:: Work item ::
For each statement below, answer yes or no to whether the text on Ehlers Danlos Syndrome supports it, and quote the words from the text that decide it. (a) In EDS, torn connective tissue heals with scar tissue that is stronger than the original. (b) Toddlers learning to walk also show poor proprioception. (c) Physicians know why co-existing conditions are common in EDS.

== Given passage

Basics of Understanding EDS
There are three underlying issues to understand about Ehlers Danlos Syndrome (EDS). It’s important to understand each of these to better manage EDS.
- The tissue that connects different parts of the body is called Connective Tissue. Tendons, ligaments, capsules around joints, skin are all examples of connective tissue. In EDS, this connective tissue is relatively weak; it can be stretched easily. Anything that gets stretched too much, may stay stretched (hence avoid dislocating or over stretching joints, avoid ‘party tricks’). If this connective tissue breaks, it repairs with scar tissue made up of the same connective tissue but weaker. This explains why scars in EDS are paper thin. It also explains why surgery for joints is not a good idea because the repaired joint heals with even weaker scar tissue.
- Loss of joint position sense. Our body has sensors (called receptors) in joints, tendons, muscles, ligaments, skin that continuously update the brain (‘Central Command Center’) as to the exact position of the joint. Joint position sense is also called Proprioception. Once the brain gets inputs from the joints and the rest of the body, it sends signals to other parts to act accordingly. For example, when we walk, the brain can coordinate our steps, maintain balance and prevent us from hyper-extending or over stretching our joints.
People with EDS tend to have weak joint position sense (proprioception). It is probably because of the constant damage to the joints over time. This loss of joint position sense makes people klutzy, poorly coordinated. They tend to bump in doorways, bump into furniture, drop things often. Having poor proprioception also makes them more prone to joint injuries. Poor proprioception is also seen in toddlers as they first learn how to walk. Their proprioception has not entirely developed as yet. Athletes, elderly and after joint surgery, people lose proprioception because of joint damage. Yet, another argument against joint surgery in EDS.
- People with EDS are prone to developing co-existing conditions. Physicians are not sure why this is common in EDS. The co-existing conditions are: Dysautonomia, Postural Orthostatic Tachycardia Syndrome (POTS), Mast Cell Activation Syndrome (MCAS), Chiari Malformation, Tethered Cord Syndrome. Managing pain and loss of function in EDS means managing the family of conditions that come with it.

====
== Extracted information

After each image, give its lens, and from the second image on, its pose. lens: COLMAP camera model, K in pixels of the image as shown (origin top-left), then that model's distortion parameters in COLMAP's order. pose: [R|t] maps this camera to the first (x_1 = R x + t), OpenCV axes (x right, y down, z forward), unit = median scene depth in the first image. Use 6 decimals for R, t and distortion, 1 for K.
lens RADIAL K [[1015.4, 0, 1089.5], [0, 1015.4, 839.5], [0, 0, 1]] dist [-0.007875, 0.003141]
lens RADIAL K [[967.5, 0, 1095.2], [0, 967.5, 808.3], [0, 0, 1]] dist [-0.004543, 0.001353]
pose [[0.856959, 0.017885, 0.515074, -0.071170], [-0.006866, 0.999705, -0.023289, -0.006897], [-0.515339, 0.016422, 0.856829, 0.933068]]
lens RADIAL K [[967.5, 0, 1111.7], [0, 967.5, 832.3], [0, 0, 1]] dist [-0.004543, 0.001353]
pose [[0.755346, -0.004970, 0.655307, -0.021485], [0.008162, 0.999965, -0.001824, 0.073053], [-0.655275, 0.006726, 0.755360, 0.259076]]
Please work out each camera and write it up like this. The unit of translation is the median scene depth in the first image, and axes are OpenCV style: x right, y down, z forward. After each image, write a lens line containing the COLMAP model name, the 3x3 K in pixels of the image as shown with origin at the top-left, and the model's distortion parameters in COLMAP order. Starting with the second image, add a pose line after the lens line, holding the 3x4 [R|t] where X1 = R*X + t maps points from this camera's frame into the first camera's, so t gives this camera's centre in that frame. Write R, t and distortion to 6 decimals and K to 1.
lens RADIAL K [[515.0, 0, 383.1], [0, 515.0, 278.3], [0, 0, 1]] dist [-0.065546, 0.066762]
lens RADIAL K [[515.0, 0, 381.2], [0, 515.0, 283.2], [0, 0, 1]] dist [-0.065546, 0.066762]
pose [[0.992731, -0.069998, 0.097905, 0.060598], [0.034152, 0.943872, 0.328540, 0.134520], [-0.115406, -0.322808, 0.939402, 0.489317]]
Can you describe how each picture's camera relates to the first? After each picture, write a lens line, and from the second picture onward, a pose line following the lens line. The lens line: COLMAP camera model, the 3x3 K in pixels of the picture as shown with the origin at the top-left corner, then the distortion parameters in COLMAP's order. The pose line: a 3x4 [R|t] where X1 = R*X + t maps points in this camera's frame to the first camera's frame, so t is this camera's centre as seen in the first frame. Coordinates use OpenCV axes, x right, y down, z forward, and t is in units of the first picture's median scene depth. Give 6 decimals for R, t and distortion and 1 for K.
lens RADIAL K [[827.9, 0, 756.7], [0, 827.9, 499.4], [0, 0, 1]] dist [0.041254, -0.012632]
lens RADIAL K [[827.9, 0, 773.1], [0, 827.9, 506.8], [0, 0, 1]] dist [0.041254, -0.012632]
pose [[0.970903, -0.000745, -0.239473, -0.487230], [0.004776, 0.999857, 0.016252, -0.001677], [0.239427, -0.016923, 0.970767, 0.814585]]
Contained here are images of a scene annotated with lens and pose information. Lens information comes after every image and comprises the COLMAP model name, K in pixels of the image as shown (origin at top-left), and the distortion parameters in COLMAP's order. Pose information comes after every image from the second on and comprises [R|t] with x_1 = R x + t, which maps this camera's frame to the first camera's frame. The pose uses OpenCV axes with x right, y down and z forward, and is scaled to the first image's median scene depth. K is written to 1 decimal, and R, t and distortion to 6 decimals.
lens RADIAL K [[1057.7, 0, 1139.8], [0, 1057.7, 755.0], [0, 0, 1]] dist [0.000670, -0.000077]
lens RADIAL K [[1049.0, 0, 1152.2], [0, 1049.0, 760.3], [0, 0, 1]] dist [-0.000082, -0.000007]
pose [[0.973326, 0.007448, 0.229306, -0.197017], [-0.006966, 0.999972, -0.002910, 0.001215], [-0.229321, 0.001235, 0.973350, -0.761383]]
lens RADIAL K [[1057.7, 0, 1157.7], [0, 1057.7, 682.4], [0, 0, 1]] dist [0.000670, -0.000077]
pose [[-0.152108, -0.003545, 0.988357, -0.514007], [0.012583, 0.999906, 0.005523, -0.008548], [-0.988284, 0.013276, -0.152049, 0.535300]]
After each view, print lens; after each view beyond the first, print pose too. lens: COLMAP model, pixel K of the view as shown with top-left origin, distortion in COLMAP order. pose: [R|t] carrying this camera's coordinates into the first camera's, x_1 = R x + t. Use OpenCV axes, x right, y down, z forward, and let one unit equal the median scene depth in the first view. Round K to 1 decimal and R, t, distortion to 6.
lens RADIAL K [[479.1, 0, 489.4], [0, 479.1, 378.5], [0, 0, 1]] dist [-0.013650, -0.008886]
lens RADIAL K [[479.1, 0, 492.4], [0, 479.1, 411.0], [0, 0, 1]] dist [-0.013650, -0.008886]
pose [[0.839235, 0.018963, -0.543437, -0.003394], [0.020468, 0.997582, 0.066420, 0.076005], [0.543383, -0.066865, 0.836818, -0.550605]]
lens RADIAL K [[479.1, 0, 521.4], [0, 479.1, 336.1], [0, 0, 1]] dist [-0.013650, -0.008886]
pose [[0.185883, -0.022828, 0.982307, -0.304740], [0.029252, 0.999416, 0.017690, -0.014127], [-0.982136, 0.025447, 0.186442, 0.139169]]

====

:: Output for this exercise ::
(a) No: "it repairs with scar tissue made up of the same connective tissue but weaker."
(b) Yes: "Poor proprioception is also seen in toddlers as they first learn how to walk."
(c) No: "Physicians are not sure why this is common in EDS."